Collection entries
______

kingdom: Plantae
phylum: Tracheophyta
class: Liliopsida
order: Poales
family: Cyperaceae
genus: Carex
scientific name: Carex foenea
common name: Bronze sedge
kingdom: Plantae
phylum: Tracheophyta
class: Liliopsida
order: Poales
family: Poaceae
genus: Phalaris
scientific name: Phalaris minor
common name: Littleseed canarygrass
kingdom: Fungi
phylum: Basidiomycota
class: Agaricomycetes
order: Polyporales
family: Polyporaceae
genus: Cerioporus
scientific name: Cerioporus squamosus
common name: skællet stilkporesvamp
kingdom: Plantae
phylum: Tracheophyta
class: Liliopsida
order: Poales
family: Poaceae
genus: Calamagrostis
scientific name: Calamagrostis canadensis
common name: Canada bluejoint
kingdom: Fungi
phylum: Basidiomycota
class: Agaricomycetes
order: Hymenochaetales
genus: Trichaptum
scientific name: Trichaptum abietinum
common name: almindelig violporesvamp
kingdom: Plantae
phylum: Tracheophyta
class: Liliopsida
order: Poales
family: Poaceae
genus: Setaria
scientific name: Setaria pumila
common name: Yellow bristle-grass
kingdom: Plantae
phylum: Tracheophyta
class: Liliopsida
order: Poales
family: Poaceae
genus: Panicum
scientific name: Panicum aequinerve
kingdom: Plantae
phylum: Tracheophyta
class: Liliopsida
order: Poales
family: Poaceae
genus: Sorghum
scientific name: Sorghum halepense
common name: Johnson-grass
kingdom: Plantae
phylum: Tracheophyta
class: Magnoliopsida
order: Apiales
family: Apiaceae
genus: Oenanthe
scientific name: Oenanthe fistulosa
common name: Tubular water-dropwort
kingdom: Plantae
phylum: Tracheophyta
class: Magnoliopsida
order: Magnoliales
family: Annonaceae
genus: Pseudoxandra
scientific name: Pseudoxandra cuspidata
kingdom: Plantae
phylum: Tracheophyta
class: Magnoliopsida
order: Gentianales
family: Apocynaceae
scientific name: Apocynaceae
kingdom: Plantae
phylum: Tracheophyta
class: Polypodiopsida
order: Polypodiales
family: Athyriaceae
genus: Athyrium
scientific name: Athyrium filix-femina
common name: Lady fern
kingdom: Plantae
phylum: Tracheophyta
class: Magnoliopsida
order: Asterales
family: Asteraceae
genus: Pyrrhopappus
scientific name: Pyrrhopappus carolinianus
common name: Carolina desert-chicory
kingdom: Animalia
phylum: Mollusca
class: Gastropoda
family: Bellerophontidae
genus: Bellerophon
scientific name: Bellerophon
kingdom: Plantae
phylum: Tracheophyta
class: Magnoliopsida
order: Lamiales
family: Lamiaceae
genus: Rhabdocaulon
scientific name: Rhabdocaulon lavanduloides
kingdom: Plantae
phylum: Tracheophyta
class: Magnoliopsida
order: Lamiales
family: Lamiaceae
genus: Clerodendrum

______

» EXERCISE AIM: Convert everything from the line that contains "scientific name: Bellerophon" down to the last of the lines into a JSON list of strings, with one string per line and blank lines omitted.

» TASK SOLUTION:
[
  "scientific name: Bellerophon",
  "kingdom: Plantae",
  "phylum: Tracheophyta",
  "class: Magnoliopsida",
  "order: Lamiales",
  "family: Lamiaceae",
  "genus: Rhabdocaulon",
  "scientific name: Rhabdocaulon lavanduloides",
  "kingdom: Plantae",
  "phylum: Tracheophyta",
  "class: Magnoliopsida",
  "order: Lamiales",
  "family: Lamiaceae",
  "genus: Clerodendrum"
]